Moments later I was joined in the lot by my traveling companion for the way up, we then headed over to the bench next to La Carreta and talked running and Holyoke and college majors while we waited for the Tufts for Richardson charter bus to take us to the promised land, Hanover, NH. Within ten minutes the bus had arrived. It was, literally, a school bus. Yellow exterior, brown interior, profane statements carved into the pleather seatbacks, the works.
The students on board, 38 of them mostly clad in Tufts t-shirts, were pretty happy to be there. I did a quick introduction and snapped a picture, eliciting a few cheers, a few shy ducks beneath the seats and a few devil horns in the back of the bus. Six or seven of them asked if the picture would show up on facebook. Of course it would. Good times.

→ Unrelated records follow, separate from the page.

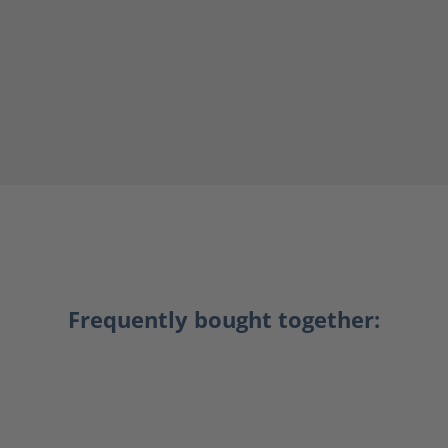
Frequently bought together: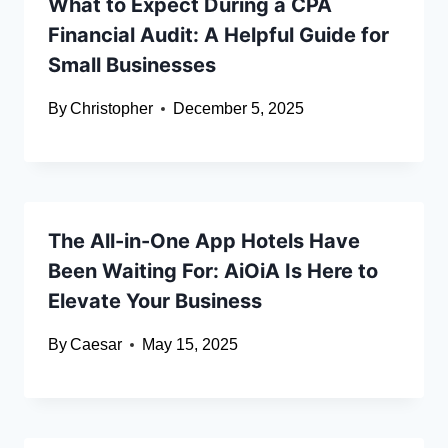
What to Expect During a CPA
Financial Audit: A Helpful Guide for
Small Businesses
By
Christopher
December 5, 2025
The All-in-One App Hotels Have
Been Waiting For: AiOiA Is Here to
Elevate Your Business
By
Caesar
May 15, 2025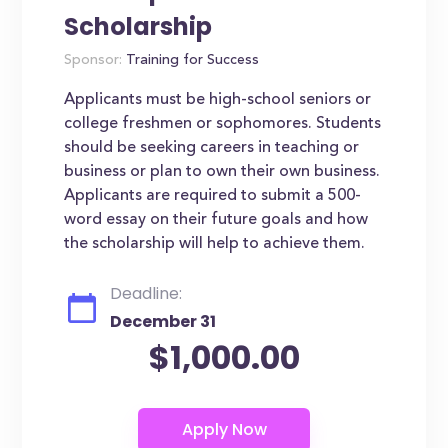
Scholarship
Sponsor:
Training for Success
Applicants must be high-school seniors or
college freshmen or sophomores. Students
should be seeking careers in teaching or
business or plan to own their own business.
Applicants are required to submit a 500-
word essay on their future goals and how
the scholarship will help to achieve them.
Deadline:
December 31
$1,000.00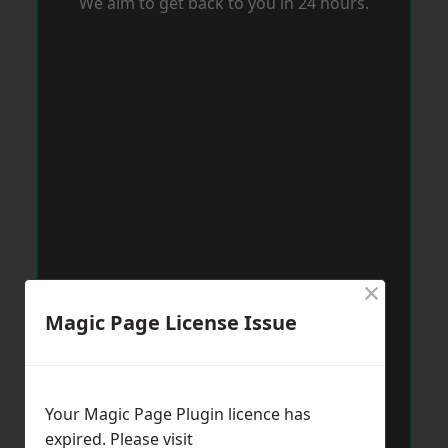
We aim to get back to you in 24 hours.
×
Magic Page License Issue
Your Magic Page Plugin licence has
expired. Please visit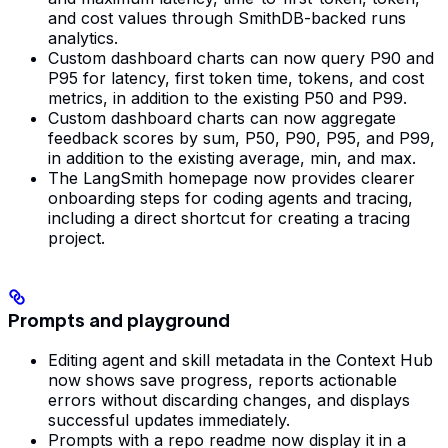
and cost values through SmithDB-backed runs
analytics.
Custom dashboard charts can now query P90 and
P95 for latency, first token time, tokens, and cost
metrics, in addition to the existing P50 and P99.
Custom dashboard charts can now aggregate
feedback scores by sum, P50, P90, P95, and P99,
in addition to the existing average, min, and max.
The LangSmith homepage now provides clearer
onboarding steps for coding agents and tracing,
including a direct shortcut for creating a tracing
project.
Prompts and playground
Editing agent and skill metadata in the Context Hub
now shows save progress, reports actionable
errors without discarding changes, and displays
successful updates immediately.
Prompts with a repo readme now display it in a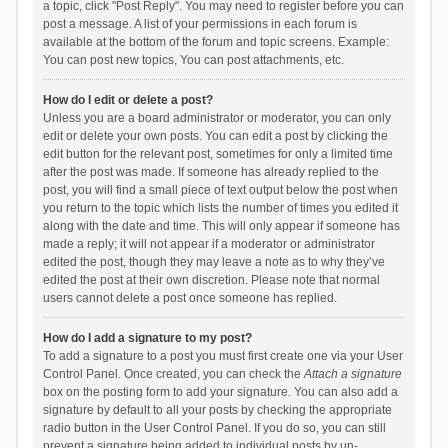
a topic, click "Post Reply". You may need to register before you can
post a message. A list of your permissions in each forum is
available at the bottom of the forum and topic screens. Example:
You can post new topics, You can post attachments, etc.
How do I edit or delete a post?
Unless you are a board administrator or moderator, you can only
edit or delete your own posts. You can edit a post by clicking the
edit button for the relevant post, sometimes for only a limited time
after the post was made. If someone has already replied to the
post, you will find a small piece of text output below the post when
you return to the topic which lists the number of times you edited it
along with the date and time. This will only appear if someone has
made a reply; it will not appear if a moderator or administrator
edited the post, though they may leave a note as to why they’ve
edited the post at their own discretion. Please note that normal
users cannot delete a post once someone has replied.
How do I add a signature to my post?
To add a signature to a post you must first create one via your User
Control Panel. Once created, you can check the
Attach a signature
box on the posting form to add your signature. You can also add a
signature by default to all your posts by checking the appropriate
radio button in the User Control Panel. If you do so, you can still
prevent a signature being added to individual posts by un-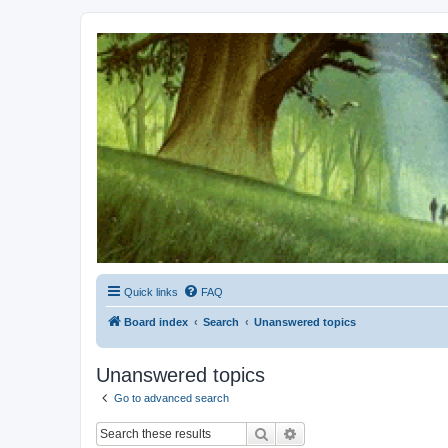
Kevin's Watch
Official Discussion Forum for the works of Stephen R. Donaldson
Quick links
FAQ
Board index
Search
Unanswered topics
Unanswered topics
Go to advanced search
Search
Advanced search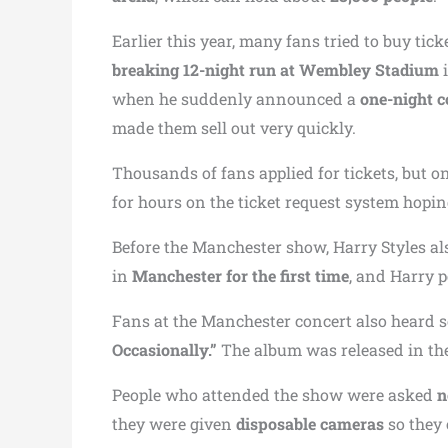
Earlier this year, many fans tried to buy ticke
breaking 12-night run at Wembley Stadium
i
when he suddenly announced a
one-night c
made them sell out very quickly.
Thousands of fans applied for tickets, but o
for hours on the ticket request system hoping
Before the Manchester show, Harry Styles al
in
Manchester for the first time
, and Harry 
Fans at the Manchester concert also heard 
Occasionally.”
The album was released in the
People who attended the show were asked
n
they were given
disposable cameras
so they 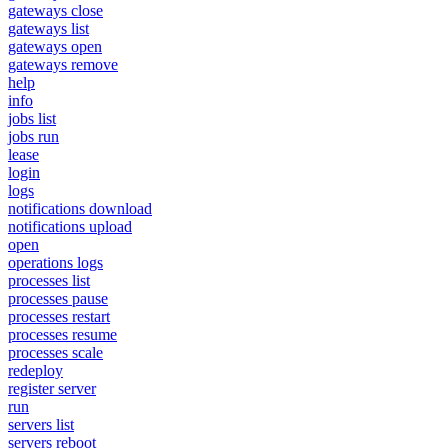
gateways close
gateways list
gateways open
gateways remove
help
info
jobs list
jobs run
lease
login
logs
notifications download
notifications upload
open
operations logs
processes list
processes pause
processes restart
processes resume
processes scale
redeploy
register server
run
servers list
servers reboot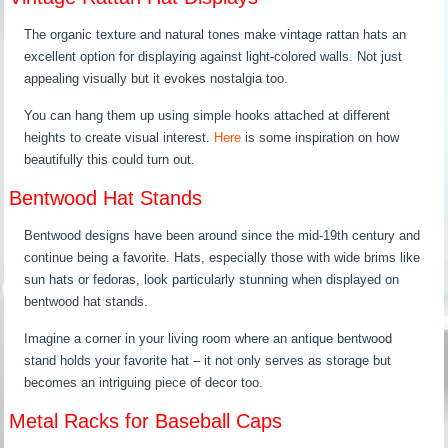
The organic texture and natural tones make vintage rattan hats an
excellent option for displaying against light-colored walls. Not just
appealing visually but it evokes nostalgia too.
You can hang them up using simple hooks attached at different
heights to create visual interest.
Here
is some inspiration on how
beautifully this could turn out.
Bentwood Hat Stands
Bentwood designs have been around since the mid-19th century and
continue being a favorite. Hats, especially those with wide brims like
sun hats or fedoras, look particularly stunning when displayed on
bentwood hat stands.
Imagine a corner in your living room where an antique bentwood
stand holds your favorite hat – it not only serves as storage but
becomes an intriguing piece of decor too.
Metal Racks for Baseball Caps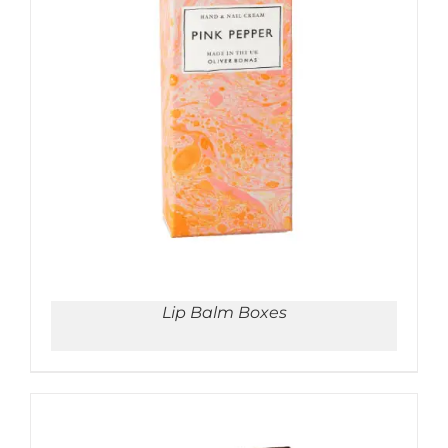
ADD TO CART
/
DETAILS
Lip Balm Boxes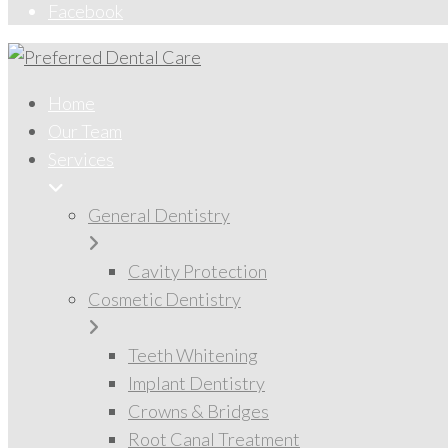
Facebook
Home
Our Team
Services
General Dentistry
Cavity Protection
Cosmetic Dentistry
Teeth Whitening
Implant Dentistry
Crowns & Bridges
Root Canal Treatment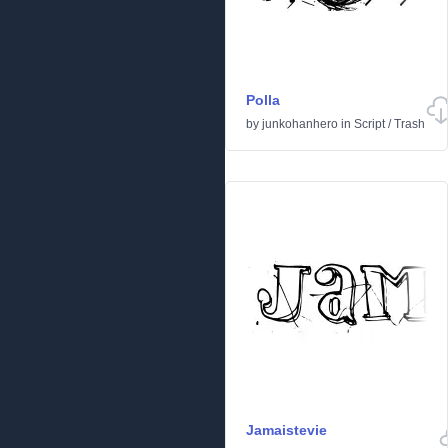
Polla
by
junkohanhero
in
Script
/
Trash
Jamaistevie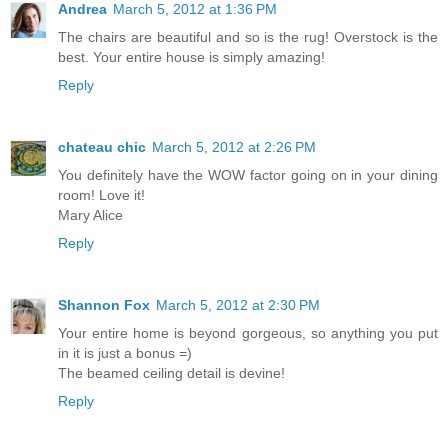
Andrea
March 5, 2012 at 1:36 PM
The chairs are beautiful and so is the rug! Overstock is the
best. Your entire house is simply amazing!
Reply
chateau chic
March 5, 2012 at 2:26 PM
You definitely have the WOW factor going on in your dining
room! Love it!
Mary Alice
Reply
Shannon Fox
March 5, 2012 at 2:30 PM
Your entire home is beyond gorgeous, so anything you put
in it is just a bonus =)
The beamed ceiling detail is devine!
Reply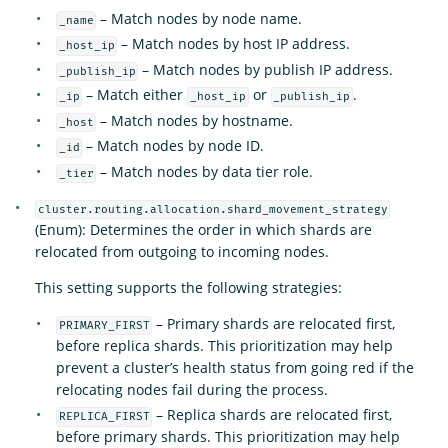
– Match nodes by node name.
_name
– Match nodes by host IP address.
_host_ip
– Match nodes by publish IP address.
_publish_ip
– Match either
or
.
_ip
_host_ip
_publish_ip
– Match nodes by hostname.
_host
– Match nodes by node ID.
_id
– Match nodes by data tier role.
_tier
cluster.routing.allocation.shard_movement_strategy
(Enum): Determines the order in which shards are
relocated from outgoing to incoming nodes.
This setting supports the following strategies:
– Primary shards are relocated first,
PRIMARY_FIRST
before replica shards. This prioritization may help
prevent a cluster’s health status from going red if the
relocating nodes fail during the process.
– Replica shards are relocated first,
REPLICA_FIRST
before primary shards. This prioritization may help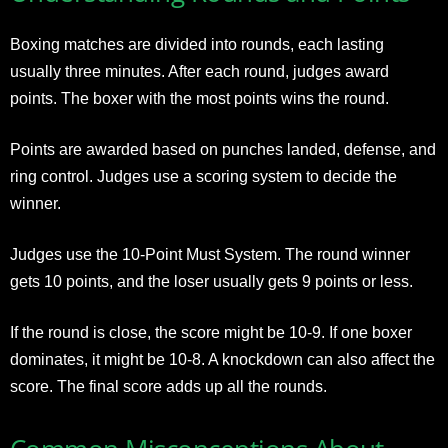
Boxing matches are divided into rounds, each lasting
usually three minutes. After each round, judges award
points. The boxer with the most points wins the round.
Points are awarded based on punches landed, defense, and
ring control. Judges use a scoring system to decide the
winner.
Judges use the 10-Point Must System. The round winner
gets 10 points, and the loser usually gets 9 points or less.
If the round is close, the score might be 10-9. If one boxer
dominates, it might be 10-8. A knockdown can also affect the
score. The final score adds up all the rounds.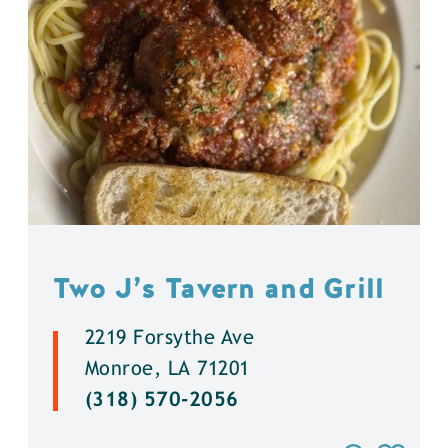
Two J’s Tavern and Grill
2219 Forsythe Ave
Monroe, LA 71201
(318) 570-2056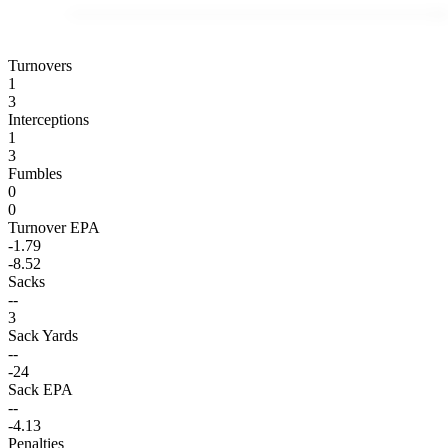
Turnovers
1
3
Interceptions
1
3
Fumbles
0
0
Turnover EPA
-1.79
-8.52
Sacks
--
3
Sack Yards
--
-24
Sack EPA
--
-4.13
Penalties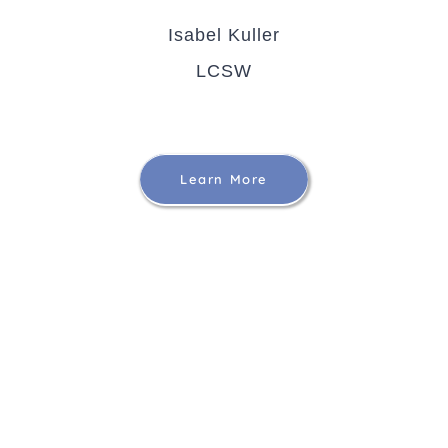
Isabel Kuller
LCSW
Learn More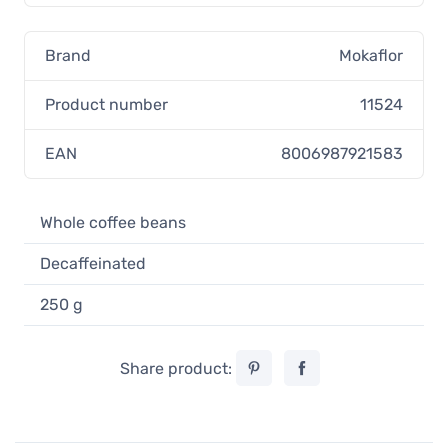
Brand
Mokaflor
Product number
11524
EAN
8006987921583
Whole coffee beans
Decaffeinated
250 g
Share product:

After the Richardson staffers ran into the office to grab a few supplies, we embarked on our trip up to Hanover. On the interstate the staffers went over the itinerary with the journalists and discussed amongst themselves the best strategies for psyching up the crowd. I was never really paying much attention, though. I went straight for the crossword puzzle as soon as we hit the Hooksett tolls.
It was an easy crossword, most likely a Monday, and I was finished by Warner. I paused once to ask the college students if they knew the common ending to a standard enzyme, but they only informed me that I was on the wrong bus if I was looking for science majors. Sad, but true.
The completed crossword was actually a blessing in disguise. As we slowly approached Hanover, the fall foliage showed itself more and more clearly, and when we hit the pass near the Sunapee Lakes region it was looking beautifully and depressingly like full blown fall. Holy shit, here we are. Prime campaign time. My first live debate. Summer keeps flying farther and farther back in the rearview. So did the rest of I-89. While the Tufts students practiced their cheers for the upcoming free speech pen, I started out the window looking to see who had put up the most yard signs, and who had at least put them in the best places.
Bill Richardson, he's so fine!
He'll be President in '09!
He'll be President in '09!
College cheerleading, you gotta love it. And with that we had arrived in Hanover. The Jumbos and I went our separate ways, they to their rendezvous point and me to the free media dinner. To be quite frank, the occasional free dinner is the reason why I blog. That, and the glory.